I never went through a phase of
being embarrassed by my dad. How could I? He was perfect for me and I know he
felt the same about me. I lived mostly inside myself, with my imagination (a
very special commodity with my dad), and was a mediocre student and social
misfit susceptible to extreme mood swings. I was not my brother or my sister—athletic,
smart, popular, or conventionally pretty--but my dad loved and accepted me for
who I was: his manoona, his prunella, his baby girl.
I
wasn’t there for him in 2001 when he was diagnosed with pancreatic cancer. I
wasn’t there while he suffered with pain so excruciating that double doses of
oxycontin did little to alleviate it. I wasn’t there when on January 11, 2002
he died. It is I who has abandoned him. It took three months from diagnosis to
death. I didn’t know it was to be our last Christmas and I can’t look at the
home-movies or pictures from that time. I was there at the funeral in 2002 and
at his burial in 2006. After four years of residing in a baby-blue marble box
on my mom’s table, we buried his ashes along with my mom’s in a side-by-side
urn.Dad’s viewing was crowded. Some of the well-wishers I had never met. People that knew him from the bank, the post office, the hardware store, the deli, the library, the bar; little kids who knew him as Uncle Fwank; families that he met when he took walks in the neighborhood; and workers and repairmen he supervised from his front porch during his retirement. He was their sun and moon and had basked in his humor, his kindness, his time, and his heart. I was again his sidekick, his little buddy.

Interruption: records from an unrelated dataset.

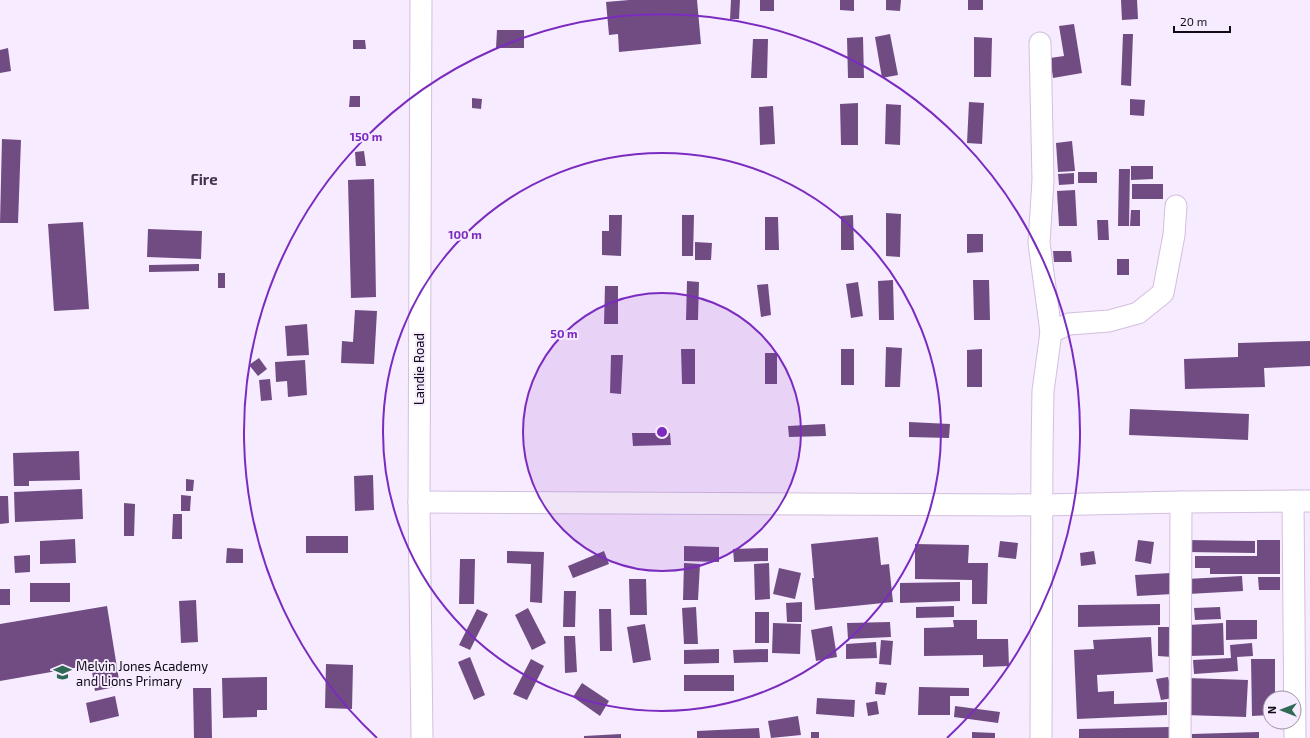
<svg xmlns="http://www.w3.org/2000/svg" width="1310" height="738" viewBox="0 0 1310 738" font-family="'Exo 2',sans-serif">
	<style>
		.building { fill: #704c83 }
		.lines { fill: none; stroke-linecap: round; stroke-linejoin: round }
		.street-casing { stroke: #d3bfdf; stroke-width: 23 }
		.street { stroke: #fff; stroke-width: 21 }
		.ring { fill: none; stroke: #7b2cbf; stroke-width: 2 }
		.labels { text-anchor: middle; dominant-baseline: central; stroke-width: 4; stroke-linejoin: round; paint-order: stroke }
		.street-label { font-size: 13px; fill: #110a15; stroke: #f7ebff }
		.poi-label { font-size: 13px; fill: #110a15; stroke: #f7ebff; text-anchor: start }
		.quarter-label { font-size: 15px; font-weight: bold; fill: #45344e; stroke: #f7ebff }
		.centre { fill: #7b2cbf; stroke: #f7ebff; stroke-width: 2 }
		.ring-label { font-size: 12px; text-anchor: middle; font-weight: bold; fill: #7b2cbf; stroke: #f7ebff; stroke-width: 4; stroke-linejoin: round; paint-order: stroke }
	</style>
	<rect width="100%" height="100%" fill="#f7ebff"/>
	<g class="building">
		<path d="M629 0H697L701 44 619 52 618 34 609 35 606 2Z"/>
		<path d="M731 0H740L739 19H730Z"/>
		<rect x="760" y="0" width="14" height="11"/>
		<path d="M840 0H854V11L840 10Z"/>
		<path d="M886 0H901L900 11 886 10Z"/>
		<rect x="968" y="0" width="15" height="10"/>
		<path d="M1121 0H1137L1138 19 1122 20Z"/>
		<path d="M1074 24 1082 73 1053 78 1050 58 1064 56 1059 26Z"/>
		<path d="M497 30H524V48H496Z"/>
		<path d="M890 34 898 75 882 78 875 37Z"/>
		<path d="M1123 34H1133L1131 86 1121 85Z"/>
		<path d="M863 37 864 78H848L847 38Z"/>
		<path d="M974 37 992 38 991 77H974Z"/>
		<path d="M753 39H768L767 78H751Z"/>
		<path d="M353 40H365L366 49H353Z"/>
		<path d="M8 48 11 71 0 73V50Z"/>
		<path d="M350 96H360V107H349Z"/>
		<path d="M472 98 482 99 481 109 472 108Z"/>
		<path d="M1130 99 1145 100 1144 116 1130 115Z"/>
		<path d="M969 102 984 103 982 144 967 143Z"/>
		<path d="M858 103V145H841L840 104Z"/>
		<path d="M886 104 901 105 900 145 885 144Z"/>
		<path d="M773 106 775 144 760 145 759 107Z"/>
		<path d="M2 139 21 140 18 223H0Z"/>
		<path d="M1072 141 1075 171 1058 172 1056 143Z"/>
		<path d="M364 151 366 166H356L355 152Z"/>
		<path d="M1131 166H1153V179L1131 180Z"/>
		<path d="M1119 169H1130L1129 226H1118Z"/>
		<rect x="1078" y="172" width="19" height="11"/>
		<path d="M1074 173V184L1059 185 1058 174Z"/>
		<path d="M374 179 376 297 351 298 348 180Z"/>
		<rect x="1132" y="184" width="31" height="15"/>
		<path d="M1075 190 1077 226H1059L1057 191Z"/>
		<path d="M1131 210H1140V226H1130Z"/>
		<path d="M886 213 901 214 900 257 886 256Z"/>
		<path d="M609 215H622L621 256 602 255V231H609Z"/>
		<path d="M682 215H694L693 256H682Z"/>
		<path d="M853 215 854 250H841V216Z"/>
		<path d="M765 217H778L779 250H765Z"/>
		<path d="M1097 220H1108L1109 240H1098Z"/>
		<path d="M83 222 89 309 54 311 48 224Z"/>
		<path d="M148 229 202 231 201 259 147 257Z"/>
		<path d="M967 234H983V252L967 253Z"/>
		<path d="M695 242 712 243 711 260H695Z"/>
		<path d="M1053 251H1071L1072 262H1054Z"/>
		<rect x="1117" y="259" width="12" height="16"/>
		<path d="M199 264V271L149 272V265Z"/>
		<rect x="218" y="273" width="7" height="15"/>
		<path d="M893 280 894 320H879L878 281Z"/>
		<path d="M973 280H989L990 320H974Z"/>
		<path d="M687 281 699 282 698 320H686Z"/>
		<path d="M858 282 863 316 851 318 846 284Z"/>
		<path d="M768 284 771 315 761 317 757 285Z"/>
		<path d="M605 286H618V324H604Z"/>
		<path d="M355 310 377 311 374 364 341 363 342 341 353 342Z"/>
		<path d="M307 324 309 355 287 356 285 326Z"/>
		<path d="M1310 341V366L1264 368 1265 387 1185 389 1184 359 1238 357V343Z"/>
		<path d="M886 347 902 348 900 387H885Z"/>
		<path d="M681 349H695V384H682Z"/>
		<rect x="841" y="349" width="13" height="36"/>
		<path d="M982 349V387H967V350Z"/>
		<rect x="765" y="353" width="12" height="31"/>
		<path d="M611 355H623L621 394 610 393Z"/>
		<path d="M259 358 267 369 258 376 249 365Z"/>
		<path d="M305 360 307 395 288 397 287 381 276 382 275 362Z"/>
		<path d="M270 379 272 400 261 401 259 380Z"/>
		<path d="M1130 409 1249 414 1248 440 1129 435Z"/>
		<path d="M909 422 950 424 949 438 909 437Z"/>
		<path d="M825 424 826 436 789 437 788 426Z"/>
		<path d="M632 433H670L671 445 633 446Z"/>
		<path d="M79 451 80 480 29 481V486H14L13 453Z"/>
		<path d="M373 475 374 510 355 511 354 476Z"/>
		<path d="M186 479 194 480 193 491H186Z"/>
		<path d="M82 489 83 519 15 522 14 492Z"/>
		<path d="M181 495 191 496 190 511H181Z"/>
		<path d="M0 496H8L9 523 0 524Z"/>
		<path d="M124 503 135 504 134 536H124Z"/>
		<path d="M173 514H182V539H172Z"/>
		<rect x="306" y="536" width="42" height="17"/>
		<path d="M878 537 881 565 889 564 893 602 815 610 812 578H814L811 544Z"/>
		<path d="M75 539 76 563 40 564V541Z"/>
		<path d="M1138 540 1154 542 1151 564 1135 561Z"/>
		<path d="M1186 540 1255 541V553L1186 552Z"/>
		<path d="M1257 540H1280V574H1210V568H1195V556H1257Z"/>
		<path d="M1000 541 1018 543 1016 559 998 557Z"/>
		<path d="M915 544 969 545 968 563H988L987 604H972V580L915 579Z"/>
		<path d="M684 546 719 547V562L684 561Z"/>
		<path d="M227 548 243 549V563H226Z"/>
		<path d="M768 548V561L734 562 733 549Z"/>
		<path d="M507 551 544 552 542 603 530 602 531 564 507 563Z"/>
		<path d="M604 551 609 564 573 578 568 566Z"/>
		<path d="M1094 551 1096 564 1081 566 1080 553Z"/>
		<path d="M30 555V572L15 573 14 556Z"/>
		<path d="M460 559H475L474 604H459Z"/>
		<path d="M684 563 700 564 698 600H683Z"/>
		<path d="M769 563 770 599 755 600 754 564Z"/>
		<path d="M779 568 801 573 795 599 773 594Z"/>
		<path d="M1171 573 1173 594 1137 596 1135 575Z"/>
		<path d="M1242 576 1243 591 1188 594 1187 579Z"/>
		<path d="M1258 577H1280V590H1259Z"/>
		<path d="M629 579H646L647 615H630Z"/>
		<path d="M960 582V601L900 603V583Z"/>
		<rect x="30" y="583" width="40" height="19"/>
		<rect x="0" y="589" width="10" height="16"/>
		<path d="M564 591H576L575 627H563Z"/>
		<path d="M196 600 198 642 181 643 179 601Z"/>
		<path d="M802 602V622H787L786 603Z"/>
		<path d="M1160 604V625L1078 627V605Z"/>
		<path d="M107 606 120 686 95 691 91 665 0 681V624Z"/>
		<path d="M954 606V617L916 618V607Z"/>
		<path d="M696 607 698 644H684L682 608Z"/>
		<path d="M1220 607 1221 619 1195 620 1194 608Z"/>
		<path d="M528 608 546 643 532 650 515 615Z"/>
		<path d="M477 609 488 614 470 650 459 645Z"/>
		<path d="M599 609H611L612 651H600Z"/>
		<rect x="755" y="612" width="14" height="31"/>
		<path d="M953 620H977V639H1008L1009 666 983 667V655L924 656V628L954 627Z"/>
		<path d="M1226 620H1257V639L1226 640Z"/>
		<path d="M890 622 891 637 848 639 847 623Z"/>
		<path d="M773 623 801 624 800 654 772 653Z"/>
		<path d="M1223 623 1224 655 1189 656 1188 625Z"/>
		<path d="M645 624 651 660 633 663 627 627Z"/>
		<path d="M832 626 837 657 816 661 811 630Z"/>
		<path d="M1158 627H1172V657L1158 656Z"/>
		<path d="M564 636H575L577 672 565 673Z"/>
		<path d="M1151 637 1153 672 1097 675 1098 692 1114 691V704L1167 702V715L1077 719 1074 650 1094 649 1093 640Z"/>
		<path d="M881 640 893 641 891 665 879 664Z"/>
		<path d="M876 642 877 658 846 659V644Z"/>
		<path d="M1252 643 1253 656 1237 657 1238 671 1194 674 1193 660 1231 658 1230 645Z"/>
		<path d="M719 649V663L684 664V650Z"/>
		<path d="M768 649V662L734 663 733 650Z"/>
		<path d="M470 657 485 695 474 700 458 662Z"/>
		<path d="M531 659 544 666 527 700 513 694Z"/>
		<path d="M1251 659H1275V698H1270V715L1252 716Z"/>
		<path d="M326 664 353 665 352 709 325 708Z"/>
		<rect x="684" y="675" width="50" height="16"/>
		<path d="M267 677V710H257V717L223 718 222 678Z"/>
		<path d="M1168 677 1173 698 1161 700 1156 679Z"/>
		<path d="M1187 678 1248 680 1246 717 1185 715Z"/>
		<path d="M876 682 887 683 885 695 875 694Z"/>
		<path d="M582 683 609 701 600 716 573 697Z"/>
		<path d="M919 687 969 688V696H950V715H918Z"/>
		<path d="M193 688H211L212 738H194Z"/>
		<path d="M115 696 119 716 90 723 86 703Z"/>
		<path d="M817 698 855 700 854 717 816 714Z"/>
		<path d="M877 701 879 714 868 716 866 703Z"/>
		<path d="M955 706 1000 712 998 723 954 717Z"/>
		<path d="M798 716 801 735 771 738 768 721Z"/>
		<path d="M1170 727V738H1079V729Z"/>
		<path d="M759 728 760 738H697V731Z"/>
		<rect x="811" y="732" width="8" height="6"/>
		<path d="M972 732 995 733V738H972Z"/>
		<path d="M1259 732V738H1192V734Z"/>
		<path d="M621 734V738H584V736Z"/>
	</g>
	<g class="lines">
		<defs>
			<g id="street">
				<path d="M421 0 419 502 422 738"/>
				<path d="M1040 43 1043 180 1039 243 1051 332"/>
				<path d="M1293 501 1295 738"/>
				<path d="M419 502 1042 505 1181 502 1310 501"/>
				<path d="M1041 738 1042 450 1043 391 1051 332 1069 324 1109 321 1138 313 1163 293 1174 235 1176 206"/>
				<path d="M1180 738 1181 502"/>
			</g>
		</defs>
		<use href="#street" class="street-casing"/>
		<use href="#street" class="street"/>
	</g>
	<circle cx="662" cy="432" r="139" fill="#7b2cbf" fill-opacity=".12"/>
	<g class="ring">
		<circle cx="662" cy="432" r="139"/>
		<circle cx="662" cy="432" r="279"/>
		<path d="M377 738A418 418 0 1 1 947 738"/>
	</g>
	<defs>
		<symbol id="school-bare" viewBox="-9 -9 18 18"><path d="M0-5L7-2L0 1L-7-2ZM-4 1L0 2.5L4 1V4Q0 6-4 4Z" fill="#306a54" stroke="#f7ebff" stroke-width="2.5" paint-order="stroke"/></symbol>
	</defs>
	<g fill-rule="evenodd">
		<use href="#school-bare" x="50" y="660" width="25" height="25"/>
	</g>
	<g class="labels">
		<g class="street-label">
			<text transform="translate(419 369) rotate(-90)">Landie Road</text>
		</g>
		<g class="poi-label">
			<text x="76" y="666">Melvin Jones Academy<tspan x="76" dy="15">and Lions Primary</tspan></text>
		</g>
		<g class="quarter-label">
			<text x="204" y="179">Fire</text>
		</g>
	</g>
	<circle cx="662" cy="432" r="6" class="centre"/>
	<g class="ring-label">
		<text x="366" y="141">150 m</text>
		<text x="465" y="239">100 m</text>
		<text x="564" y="338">50 m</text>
	</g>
	<g transform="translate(1282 710) rotate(270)"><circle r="19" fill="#f7ebff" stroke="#9b91a1"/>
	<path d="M0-3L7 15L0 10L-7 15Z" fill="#306a54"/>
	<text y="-6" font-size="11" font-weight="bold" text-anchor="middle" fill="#110a15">N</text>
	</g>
	<path d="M1174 26v6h56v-6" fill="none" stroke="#110a15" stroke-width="2"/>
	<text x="1180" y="26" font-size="12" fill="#110a15" stroke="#f7ebff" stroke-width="3" paint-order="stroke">20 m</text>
</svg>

Looking at my dad in his casket was so
hard. He was wearing a suit, not his jeans and sweatshirt. His eyes were closed
and I was unable to see his beautiful baby-blue eyes, and there was no spot of
dried mustard in the corner of his mouth. But worse-of-all was his hair. It was
obvious they had styled it while he was lying down: it was all wrong and his
cowlick wasn’t laying right. Where was Art-the-Fart when you needed him?